This much I know about rib cage and oblique injuries: They tend to linger, and often until past when you think you’re healed.
WRIGHT: Playing it safe with their biggest chip.
First it was a couple of games. Now it is until next week. And, even that’s a little vague for when David Wright will return. If Wright is shut down for another week, so be it. The biggest deterrent for him not being ready by Opening Day is for the injury to be aggravated.
The last thing the Mets need is for this to drag on into the season and sap his production in the first half. Not only will it hurt the Mets on the field, but also reduces Wright’s value in the trade market. Don’t think for a moment that hasn’t crossed Sandy Alderson’s mind.
As they should, the Mets are taking the cautious approach with Ike Davis. He doesn’t have Valley Fever, but they are treating him as though he does.
DAVIS: Playing today.
Valley Fever produces pneumonia-like symptoms that make it difficult to breathe. This condition can be even more acute in Florida at this time of the year with the humidity and pollen.
At its absolute worse, Valley Fever can become fatal if the disease spreads from the lungs to the bloodstream. Davis has a cyst on his lung, but all tests have been negative.
Davis is in today’s lineup against the Cardinals, but Terry Collins said the first baseman would receive plenty of rest this spring.
Davis, who missed nearly five months last season with an ankle injury, reports no problem in that area.
Yes, the Mets lost last night and we’ll see more of that this spring and summer. Even so, there were several things to take out of the game.
Pitching is traditionally ahead of the hitting at this stage, so it’s hard to measure last night’s performance by Dillon Gee and others. Gee looked comfortable in his two innings. What we saw was a lot better than the alternative, which we’ve seen a lot of in the past few springs.
Matt Harvey pitched two scoreless innings, but was all over the place with walks and hitting a batter. Nerves, no doubt.
HARVEY: Threw hard, but wild last night.
Offensively, there wasn’t much to speak about, but two things stood out for me. The first was Andres Torres getting on base. He won’t make things happen on the bases like Jose Reyes, but if he’s on he’ll score.

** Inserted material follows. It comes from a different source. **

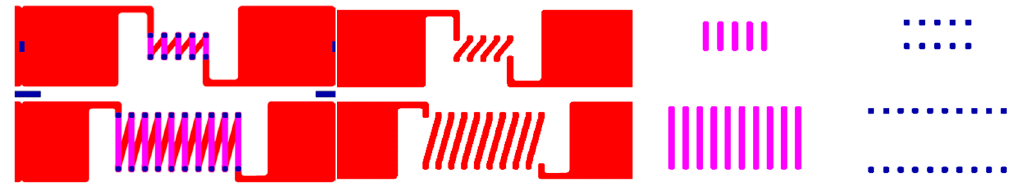
Figure 9. The design of the three-dimensional inductor.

I also enjoyed watching the Mets run and attempt to push things. As we’ve learned, the power won’t always be there so there is the need to manufacture runs. Theoretically, during the season five steals should translate into more than one run.

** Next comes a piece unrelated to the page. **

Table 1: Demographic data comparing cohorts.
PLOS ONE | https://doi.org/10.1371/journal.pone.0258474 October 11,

David Wright hasn’t been bullet proof the past few seasons when it comes to injuries, so the Mets are doing the prudent thing in keep him out of tonight’s and likely tomorrow’s exhibition games because of a strained left rib cage.
WRIGHT: Out with sore left rib cage.
The last thing the Mets need is a lingering injury with their best and highest profile player. Better to miss two or three games now than two weeks or more later.
As expected, Wright said he’d play if it were the regular season.
“I feel as good as I have, better than I did … I think I could play,” Wright said, “but [manager] Terry [Collins] took it out of my hands.”
Wright’s injury, albeit early in camp, has illustrated the Mets’ lack of depth. This is not a team that can withstand an injury to a key player. Justin Turner will start in place of Wright and is also the back-up at second and first base.
I admit, it’s not my money so the Mets can do whatever they want with theirs. Even so, to pay upwards of $3,000 an hour to charter a helicopter to watch the Knicks last night was in poor form.
This is a team in financial distress and they splurge like that? The statement was the funds didn’t come from the team, so Wilpon must have foot the bill. I don’t see Terry Collins or Sandy Alderson paying for it.
Either way, it just looks bad considering their position.
If you want to take a helicopter, fine. But, don’t land it on the field and be so blatant. They could have taken off from a different location. It just looks cheesy when your team is in such a financial mess and did little in the offseason to get better.
Like going to the unemployment office in a Mercedes.
By the way, the judge’s ruling about making a trial decision regarding the Ponzi scandal means little in the grand scheme of things. Whatever happens, there will be further filings and appeals. This won’t end in March with a full resolution. This will drag on and the Mets will have to get by on what they already have beyond this year.
Or get by on that plus Scott Kazmir. Their former prospect will throw for them today in camp. The Mets are one of six teams interested. If not him, then somebody else because there’s no guarantees on Johan Santana despite his slow progress.